(Text for analysis)

In the unlikely event of complaints about facilities at the Red Bull Ring this weekend, Dietrich Mateschitz need only jerk his thumb towards the Flughafen Hinterstoisser in the valley below and tell F1 people they've never had it so good in Austria. The military airfield was scene of the first Austrian Grand Prix 50 years ago. If they even so much as contemplated a repeat today, Bernie Ecclestone would have a blue fit and current teams would not begin to comprehend the experience their predecessors had to endure.
In 1964, circuit racing was almost non-existent in Austria, hill climbing being the most popular discipline, if only because of a plentiful supply of suitable venues. Indeed, many of the F1 personnel and fans making the long haul from Vienna to Zeltweg this weekend will have climbed the Semmering Pass, the very place where Hans Stuck somehow managed to contain the awesome Auto Union Type C with twin rear wheels on his way to victory in the 1930s.
Thirty years later, the Austrian government had plans to join the F1 World Championship and their eye fell on the military airfield at Zeltweg, located below the current track in the flat valley of the River Mur. Unfortunately, the venue did not live up to their lofty aspirations.
The main runway provided the bulk of the running with a hairpin at one end, the only variety being a short loop onto a taxiway at the other end and a return around a grass island. The Zeltweg Grand Prix circuit measured 1.9 flat and very bumpy miles.
The infrastructure, such as it was, also left a lot to be desired, even by the standards of the day. The timing beam failed, leaving officials to use stopwatches. The resulting times, when finally published an hour or so after practice had finished, did not always correspond with those recorded by experienced members of the Grand Prix teams. That's assuming F1 personnel had been granted admission after a typist's error in the instructions to police had rendered many of the official armbands ineffectual in the eyes of the law. This, of course, was a couple of decades before the arrival of Ecclestone and the standardisation of credentials, teams having to deal with the whims of race organisers on an individual basis.
Once within the boundary, the troubles for race personnel were by no means over. The paddock was housed in an aircraft hangar, which was all very well until an engine was started and all conversation had to cease. The open and very temporary pits were located in the middle of the runway, the circuit's two main straights passing either side. It was therefore necessary to shuttle everything and everyone into position before track activity could begin. You can imagine that today, can't you? "Hang on guys. We've got to stop practice. The Ferrari's broken again and Kimi wants to go back to the paddock for an ice cream."

(End Text for analysis)
(Supplied information)

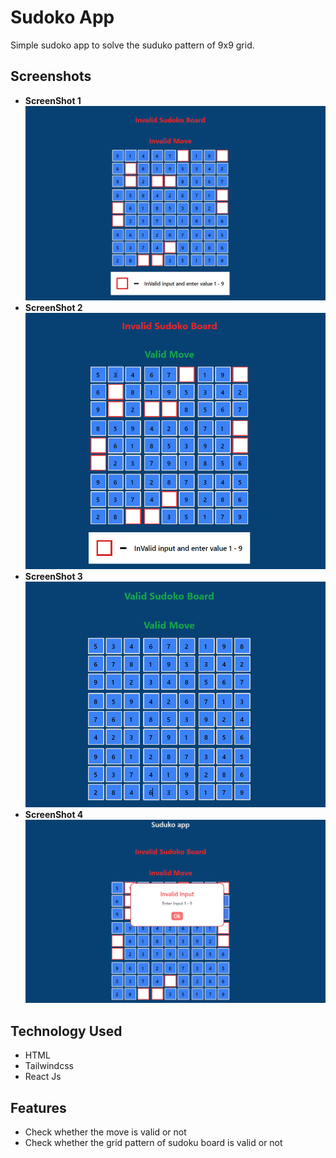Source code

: # Sudoko App
 Simple sudoko app to solve the suduko pattern of 9x9 grid.

 ## Screenshots
 - **ScreenShot 1**
 ![sudoku app](./src/assets/screenshots/Screenshot1.png)
 - **ScreenShot 2**
 ![sudoku app](./src/assets/screenshots/Screenshot2.png)
  - **ScreenShot 3**
 ![sudoku app](./src/assets/screenshots/Screenshot3.png)
  - **ScreenShot 4**
 ![sudoku app](./src/assets/screenshots/Screenshot4.png)

 ## Technology Used
 - HTML
 - Tailwindcss
 - React Js

 ## Features
- Check whether the move is valid or not
- Check whether the grid pattern of sudoku board is valid or not


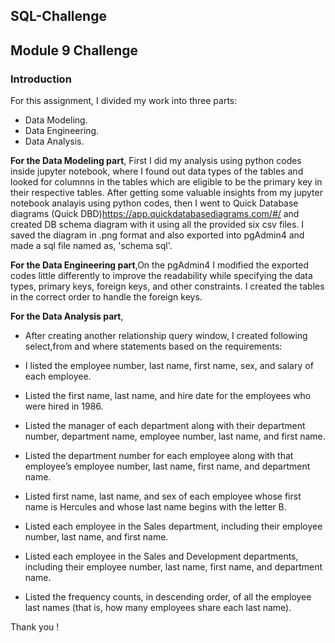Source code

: ## SQL-Challenge
## Module 9 Challenge

### Introduction 
For this assignment, I divided my work into three parts:
- Data Modeling.
- Data Engineering.
- Data Analysis.

**For the Data Modeling part**, First I did my analysis using python codes inside jupyter notebook, where I found out data types of the tables and looked for columnns in the tables which are eligible to be the primary key in their respective tables. After getting some valuable insights from my jupyter notebook analayis using python codes, then I went to Quick Database diagrams (Quick DBD)https://app.quickdatabasediagrams.com/#/ and created DB schema diagram with it using all the provided six csv files. I saved the diagram in .png format and also exported into pgAdmin4 and made a sql file named as, 'schema sql'.

**For the Data Engineering part**,On the pgAdmin4 I modified the exported codes little differently to improve the readability while specifying the data types, primary keys, foreign keys, and other constraints. I created the tables in the correct order to handle the foreign keys.

**For the Data Analysis part**, 
- After creating another relationship query window, I created following select,from and where statements based on the requirements:

- I  listed the employee number, last name, first name, sex, and salary of each employee.
- Listed the first name, last name, and hire date for the employees who were hired in 1986.
- Listed the manager of each department along with their department number, department name, employee number, last name, and first name.
- Listed the department number for each employee along with that employee’s employee number, last name, first name, and department name.
- Listed first name, last name, and sex of each employee whose first name is Hercules and whose last name begins with the letter B.
- Listed each employee in the Sales department, including their employee number, last name, and first name.
- Listed each employee in the Sales and Development departments, including their employee number, last name, first name, and department name.
- Listed the frequency counts, in descending order, of all the employee last names (that is, how many employees share each last name).


Thank you !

(End Supplied information)

> Questions on the material
1) Can you reproduce the article about the first Austrian Grand Prix between "Thirty years later, the" and "their lofty aspirations.", inclusive, substituting "Austrian authorities" for "Austrian government"?
2) Can you resume the article about the first Austrian Grand Prix from the point where it stops?
The listing comes from a different source.

> Exercise responses
1)
Thirty years later, the Austrian authorities had plans to join the F1 World Championship and their eye fell on the military airfield at Zeltweg, located below the current track in the flat valley of the River Mur. Unfortunately, the venue did not live up to their lofty aspirations.

2)
Steering arms, suspensions and transmissions took a terrible pounding on the corrugated surface, only six of the 20 starters completing more than 100 of the scheduled 105 race laps. The bumps were so bad that local hero Jochen Rindt's Brabham even managed to jump a tooth on the rack-and-pinion steering.
The most spectacular retirement of all went to Phil Hill when the 1961 World Champion crashed into a wall of straw bales, the Cooper then catching fire and blazing merrily as the marshals proved incapable of doing anything. Hill was not prone to making errors and he could be excused on this occasion after a drainage gutter at the apex of one of the few corners had flicked the Cooper on its errant way.
The race, one of just 10 in the championship, had been won by the Ferrari of Lorenzo Bandini. It would turn out to be the charismatic Italian's only victory. Less surprising was the fact that this was to be the only Grand Prix on the Zeltweg airfield. Six years later, someone had the foresight to build the Österreichring on the hillside above, a magnificent circuit and the basis for the emasculated track you see today.
The Red Bull Ring may be a thousand times better than the temporary circuit in the valley below and it may partly trace the path of a truly great one - but at least a race with a colourful piece of history is back on the calendar.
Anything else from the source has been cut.